Ownership of open standards can be problematic in broad, grass-roots collaborations; the embryonic legal framework in this area requires new or improved models to encourage maintenance of and contribution to open standards and support their evolution. Only rarely are appropriate funding mechanisms provided to support such a large, time consuming, mainly volunteer-based, undertaking. Robust relationships among all stakeholders can help to ensure a long-term sustainability strategy for these endeavours, where the costs will further accrue as the standards or the tools are refined, adopted, and evolve to serve new data type and users’ needs.
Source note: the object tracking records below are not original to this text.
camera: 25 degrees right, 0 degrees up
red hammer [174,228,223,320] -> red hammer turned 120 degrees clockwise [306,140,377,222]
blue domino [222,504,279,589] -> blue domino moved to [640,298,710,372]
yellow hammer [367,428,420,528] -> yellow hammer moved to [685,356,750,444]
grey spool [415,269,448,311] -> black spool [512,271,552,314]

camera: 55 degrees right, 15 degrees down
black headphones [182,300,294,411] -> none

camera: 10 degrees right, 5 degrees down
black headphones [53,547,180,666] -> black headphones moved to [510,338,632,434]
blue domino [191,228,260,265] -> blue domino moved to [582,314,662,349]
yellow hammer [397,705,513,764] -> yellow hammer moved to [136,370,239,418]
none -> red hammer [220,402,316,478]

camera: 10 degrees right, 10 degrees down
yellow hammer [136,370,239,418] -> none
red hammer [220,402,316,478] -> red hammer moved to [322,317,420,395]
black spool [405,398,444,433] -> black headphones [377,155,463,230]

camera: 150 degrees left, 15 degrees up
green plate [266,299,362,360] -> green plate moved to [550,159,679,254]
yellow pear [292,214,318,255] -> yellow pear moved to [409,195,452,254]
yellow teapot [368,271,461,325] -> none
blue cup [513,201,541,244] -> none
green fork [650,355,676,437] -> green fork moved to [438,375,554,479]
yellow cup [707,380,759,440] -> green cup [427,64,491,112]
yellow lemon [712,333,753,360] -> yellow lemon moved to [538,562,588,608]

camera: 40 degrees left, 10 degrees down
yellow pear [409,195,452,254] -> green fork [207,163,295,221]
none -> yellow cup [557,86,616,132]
When funds are mobilized, budgetary constraints will also require our building a comprehensive picture of the current portfolio of data sharing enablers to make sure that those areas that are in greatest need are addressed, harmonization is encouraged, and wasteful reinvention is ended.

When a standard is mature and appropriate standard-compliant systems become available, these then must be channelled to the appropriate stakeholder community, who in turn must use them to facilitate a high-quality data cycle, from data generation to standardization, and through publication to subsequent sharing and reuse. They also need to either endorse and require them in the data policies and begin to actively monitor adherence.

Although daunting, potential solutions to these issues are in fact within our reach, and thus provide an opportunity to create new relationships and collaborative models. Here are two examples: First, BioSharing [2], which works as a registry for community-standards, allies with the International Society for Biocuration and several other existing resources’ portals and catalogues. As such it creates common metadata descriptors to best categorize data sharing resources and builds a distributed ecosystem of inter-connected resources [9]. Second, the ISA Commons, which illustrates how the synergy between research and service groups, across a variety of life science domains, can work to build an network of data collection, curation, and sharing solutions that progressively enable the ‘invisible use’ of standards [10].

At this time, however, this remains a drop in the ocean; to achieve these goals all stakeholders must play their part. The real impact of standards and their economical value will be measured as we continue to facilitate their usability to improve data sharing and will demonstrate how this, in turn, underpins new biological insights and drives science of the future.